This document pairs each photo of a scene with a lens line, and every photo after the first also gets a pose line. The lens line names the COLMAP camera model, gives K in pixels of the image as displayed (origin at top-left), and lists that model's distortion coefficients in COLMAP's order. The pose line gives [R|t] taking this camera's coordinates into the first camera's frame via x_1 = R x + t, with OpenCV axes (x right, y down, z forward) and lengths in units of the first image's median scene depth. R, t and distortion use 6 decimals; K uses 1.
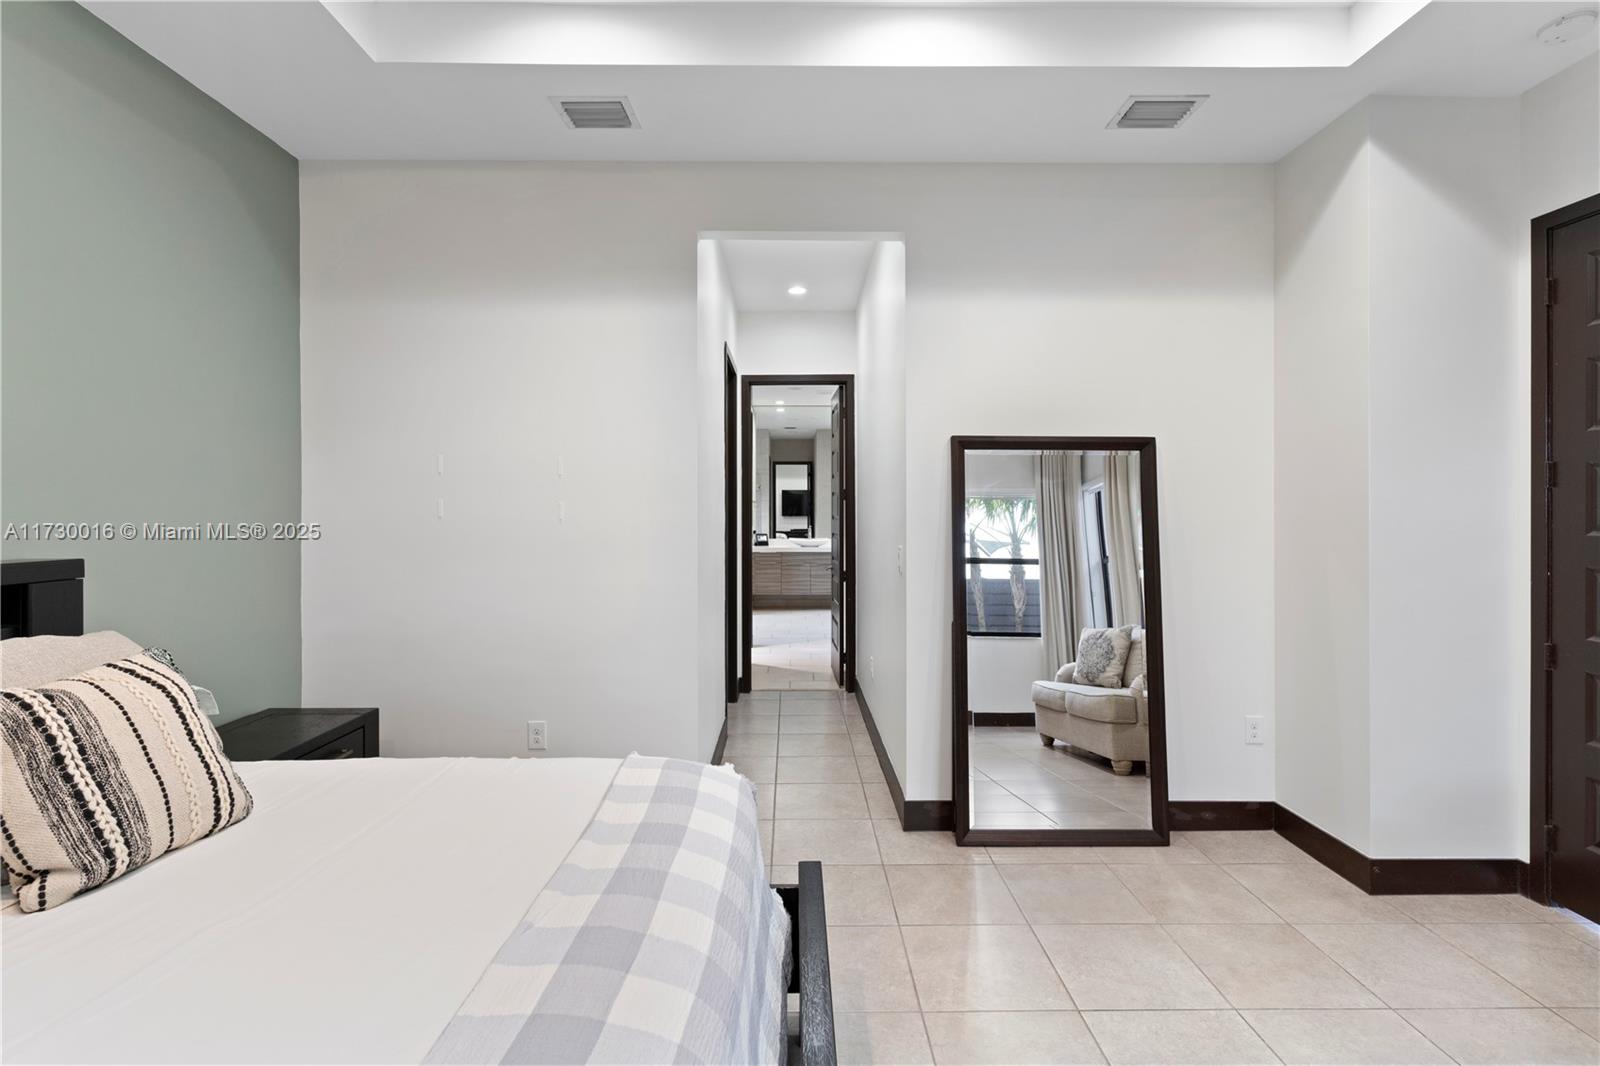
lens RADIAL K [[767.5, 0, 795.6], [0, 767.5, 511.9], [0, 0, 1]] dist [0.001711, 0.001054]
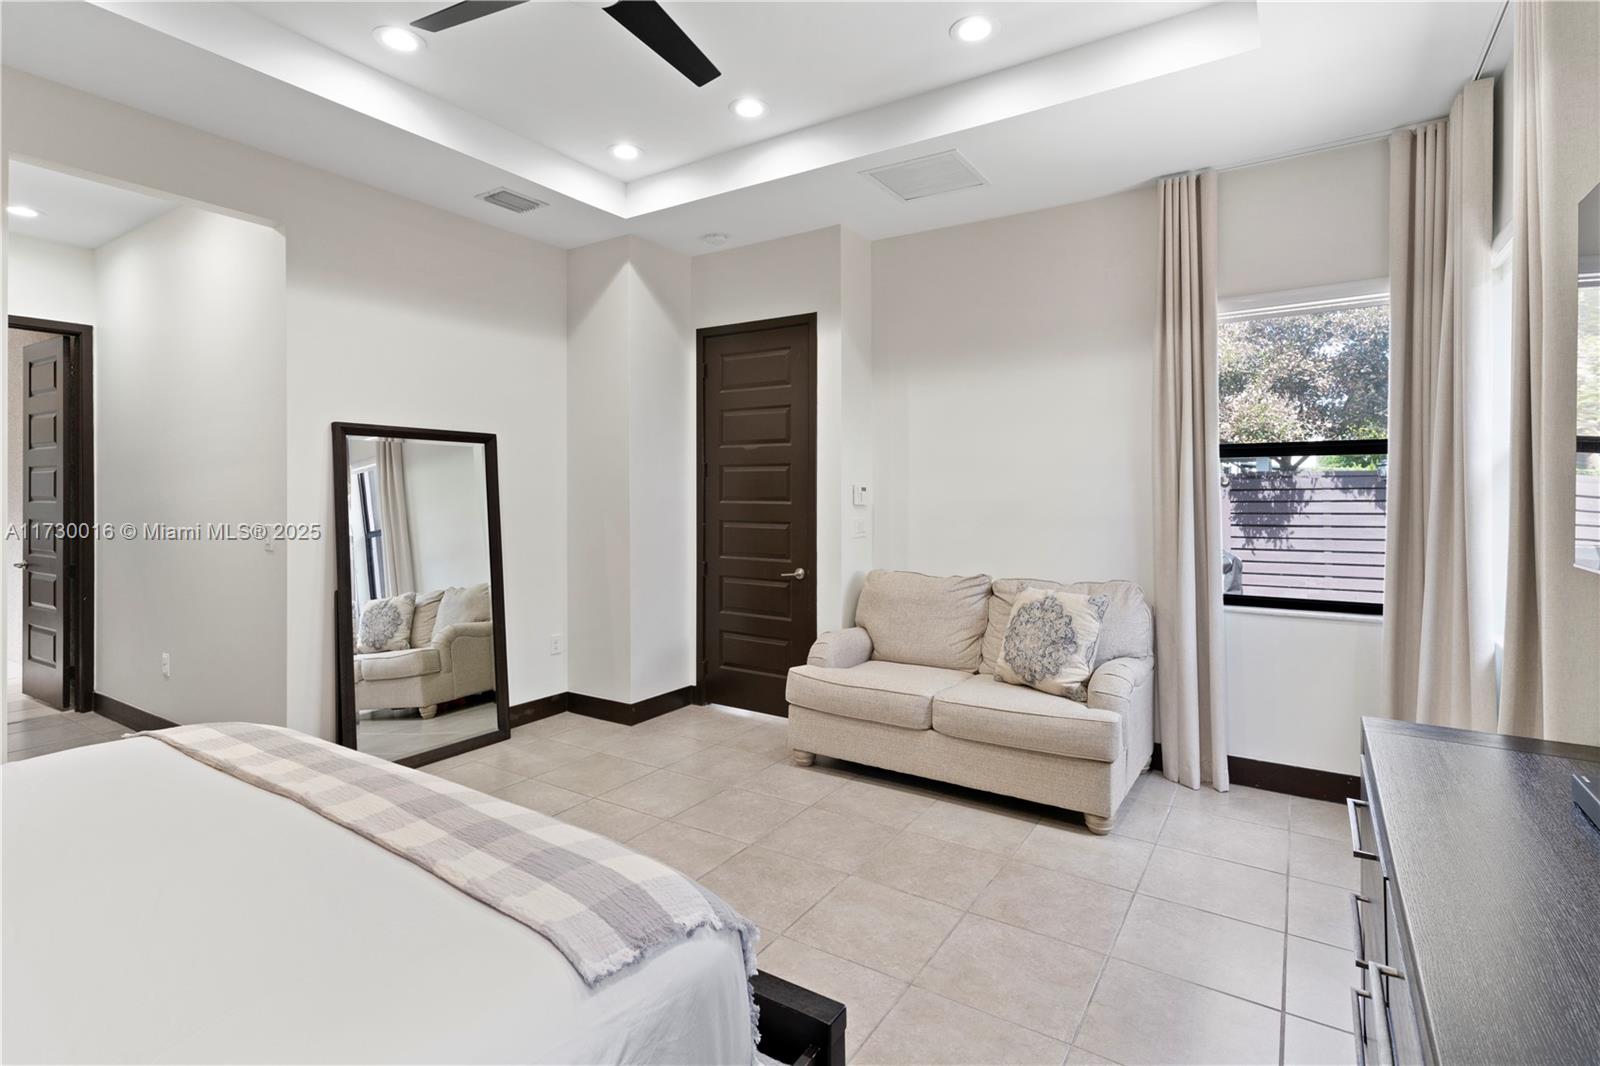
lens RADIAL K [[774.2, 0, 799.9], [0, 774.2, 490.1], [0, 0, 1]] dist [0.002457, 0.000085]
pose [[0.552189, -0.001849, 0.833717, -0.366899], [0.003442, 0.999994, -0.000062, 0.000423], [-0.833712, 0.002904, 0.552192, -0.177089]]
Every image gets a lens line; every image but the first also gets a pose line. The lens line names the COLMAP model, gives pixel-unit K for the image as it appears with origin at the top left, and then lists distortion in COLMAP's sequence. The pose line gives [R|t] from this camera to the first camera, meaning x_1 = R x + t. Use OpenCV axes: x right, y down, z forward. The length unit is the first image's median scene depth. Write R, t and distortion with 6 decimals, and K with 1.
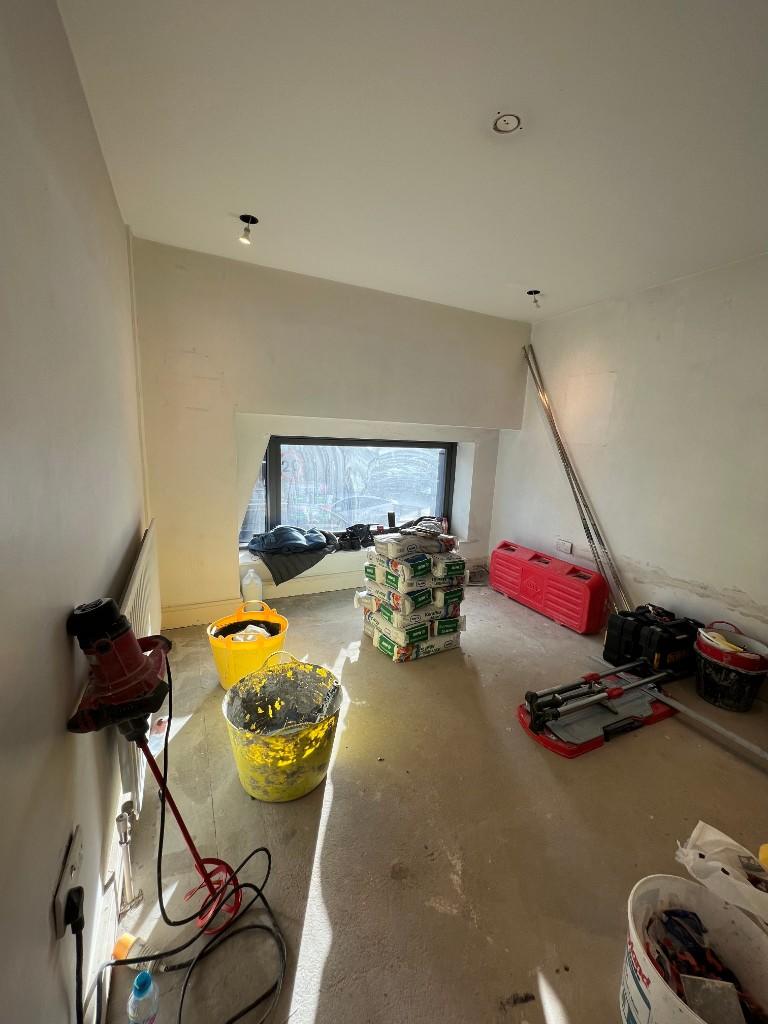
lens RADIAL K [[412.0, 0, 384.0], [0, 412.0, 512.0], [0, 0, 1]] dist [-0.001447, -0.000147]
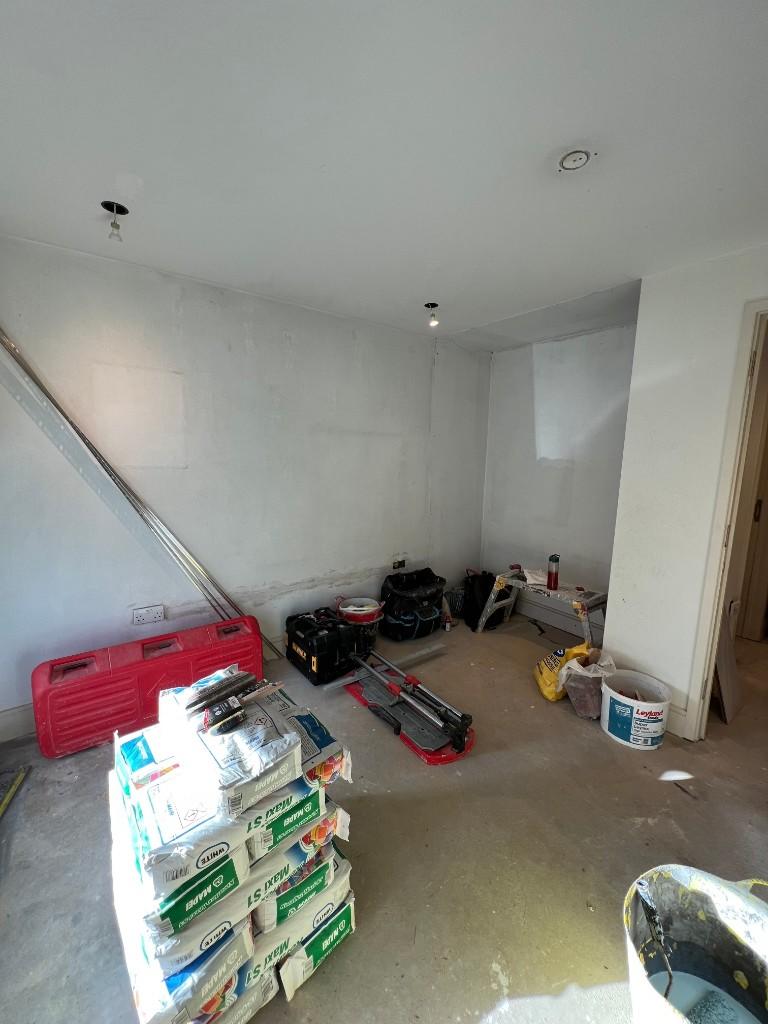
━━━━━━━━━━━━━━━━━━━━━━━━━━━━━━
# What to do
Copy out every line of the items above word for word, omitting the pictures.

# Exercise output
This document pairs each photo of a scene with a lens line, and every photo after the first also gets a pose line. The lens line names the COLMAP camera model, gives K in pixels of the image as displayed (origin at top-left), and lists that model's distortion coefficients in COLMAP's order. The pose line gives [R|t] taking this camera's coordinates into the first camera's frame via x_1 = R x + t, with OpenCV axes (x right, y down, z forward) and lengths in units of the first image's median scene depth. R, t and distortion use 6 decimals; K uses 1.
lens RADIAL K [[767.5, 0, 795.6], [0, 767.5, 511.9], [0, 0, 1]] dist [0.001711, 0.001054]
lens RADIAL K [[774.2, 0, 799.9], [0, 774.2, 490.1], [0, 0, 1]] dist [0.002457, 0.000085]
pose [[0.552189, -0.001849, 0.833717, -0.366899], [0.003442, 0.999994, -0.000062, 0.000423], [-0.833712, 0.002904, 0.552192, -0.177089]]
Every image gets a lens line; every image but the first also gets a pose line. The lens line names the COLMAP model, gives pixel-unit K for the image as it appears with origin at the top left, and then lists distortion in COLMAP's sequence. The pose line gives [R|t] from this camera to the first camera, meaning x_1 = R x + t. Use OpenCV axes: x right, y down, z forward. The length unit is the first image's median scene depth. Write R, t and distortion with 6 decimals, and K with 1.
lens RADIAL K [[412.0, 0, 384.0], [0, 412.0, 512.0], [0, 0, 1]] dist [-0.001447, -0.000147]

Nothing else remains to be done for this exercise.